Dans l’esprit interreligieux
Dans cette exhortation, Saint François reprend ses frères qui s’enorgueillissent du martyre de cinq d’entre eux, morts au Maroc en 1220 alors qu’ils étaient partis prêcher l’Évangile, explique le franciscain. « Il rappelle ainsi ses frères à l’ordre alors qu’ils s’éloignent de l’objectif de la sainteté et s’enferment dans la mondanité spirituelle ». Comme pour sa seconde encyclique Laudato Sí, le pontife a choisi de puiser dans les écrits du Poverello (Saint François) pour la baptiser, fait remarquer le franciscain: les deux textes s’inscrivent donc dans le même sillage. François, note Pietro Messa, est à la fois le « gardien de la Création mais aussi cet homme qui a rencontré le sultan Malik El-Kamil » en 1219 à Damiette, en Egypte.

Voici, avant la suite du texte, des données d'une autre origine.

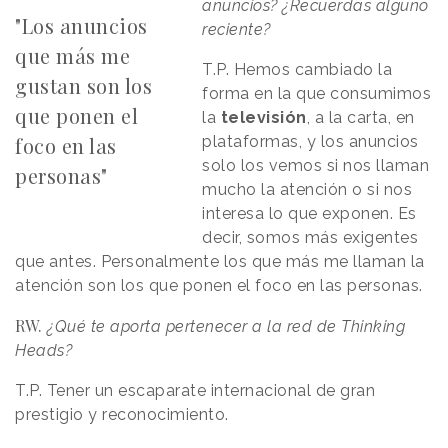
anuncios? ¿Recuerdas alguno
"Los anuncios
reciente?
que más me
T.P. Hemos cambiado la
gustan son los
forma en la que consumimos
que ponen el
la
televisión
, a la carta, en
foco en las
plataformas, y los anuncios
solo los vemos si nos llaman
personas"
mucho la atención o si nos
interesa lo que exponen. Es
decir, somos más exigentes
que antes. Personalmente los que más me llaman la
atención son los que ponen el foco en las personas.
RW.
¿Qué te aporta pertenecer a la red de Thinking
Heads?
T.P. Tener un escaparate internacional de gran
prestigio y reconocimiento.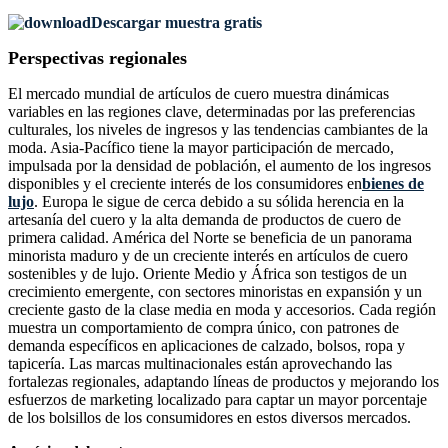
Descargar muestra gratis
Perspectivas regionales
El mercado mundial de artículos de cuero muestra dinámicas
variables en las regiones clave, determinadas por las preferencias
culturales, los niveles de ingresos y las tendencias cambiantes de la
moda. Asia-Pacífico tiene la mayor participación de mercado,
impulsada por la densidad de población, el aumento de los ingresos
disponibles y el creciente interés de los consumidores en
bienes de
lujo
. Europa le sigue de cerca debido a su sólida herencia en la
artesanía del cuero y la alta demanda de productos de cuero de
primera calidad. América del Norte se beneficia de un panorama
minorista maduro y de un creciente interés en artículos de cuero
sostenibles y de lujo. Oriente Medio y África son testigos de un
crecimiento emergente, con sectores minoristas en expansión y un
creciente gasto de la clase media en moda y accesorios. Cada región
muestra un comportamiento de compra único, con patrones de
demanda específicos en aplicaciones de calzado, bolsos, ropa y
tapicería. Las marcas multinacionales están aprovechando las
fortalezas regionales, adaptando líneas de productos y mejorando los
esfuerzos de marketing localizado para captar un mayor porcentaje
de los bolsillos de los consumidores en estos diversos mercados.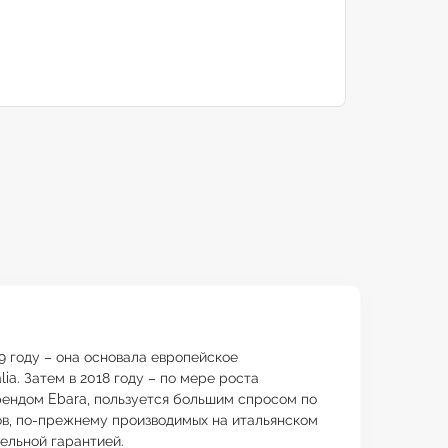
9 году – она основала европейское
ia. Затем в 2018 году – по мере роста
рендом Ebara, пользуется большим спросом по
ов, по-прежнему производимых на итальянском
ельной гарантией.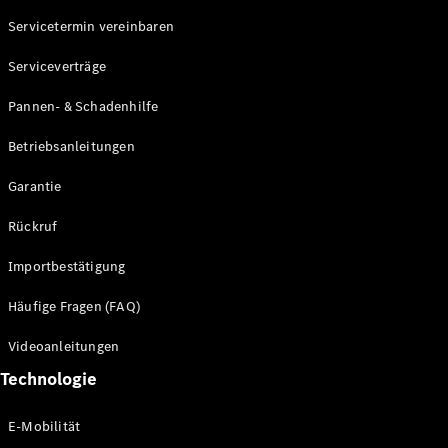
Servicetermin vereinbaren
Alle SUVs
Serviceverträge
EQE
Elektrisch
SUV
Pannen- & Schadenhilfe
EQS
Elektrisch
SUV
Betriebsanleitungen
Mercedes-
Maybach
Elektrisch
Garantie
EQS SUV
GLA
Rückruf
GLA
Neu
GLA
Neu
Elektrisch
Importbestätigung
GLB
Elektrisch
GLB
Häufige Fragen (FAQ)
GLC
Elektrisch
GLC
Videoanleitungen
GLC Coupé
Technologie
GLE
GLE Coupé
GLS
E-Mobilität
Mercedes-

Pour délivrer ce message de fraternité au monde, relève-t-il encore, c’est à Assise, sur la tombe du saint de l’Ombrie, que se rendra le pontife argentin. Un tel lieu fait aussi selon lui référence à « l’esprit d’Assise » et donc à la rencontre interreligieuse organisée par le pape Jean Paul II, en 1986, il y a exactement 34 ans.
Un titre difficile à traduire
Reste que le titre ne va pas être facile à traduire si l’on veut éviter de faire référence au seul genre masculin plutôt qu’à l’ensemble de l’humanité. Des débats ont déjà commencé alors que la traduction officielle du titre de l’encyclique en anglais n’a pas été fournie par le Vatican.
Rappelons que le titre de l’encyclique Laudato Sí n’a pas été traduit en français. Puisse la thématique de la suivante aider tous les êtres humains à dépasser des querelles de titre pour passer à l’action.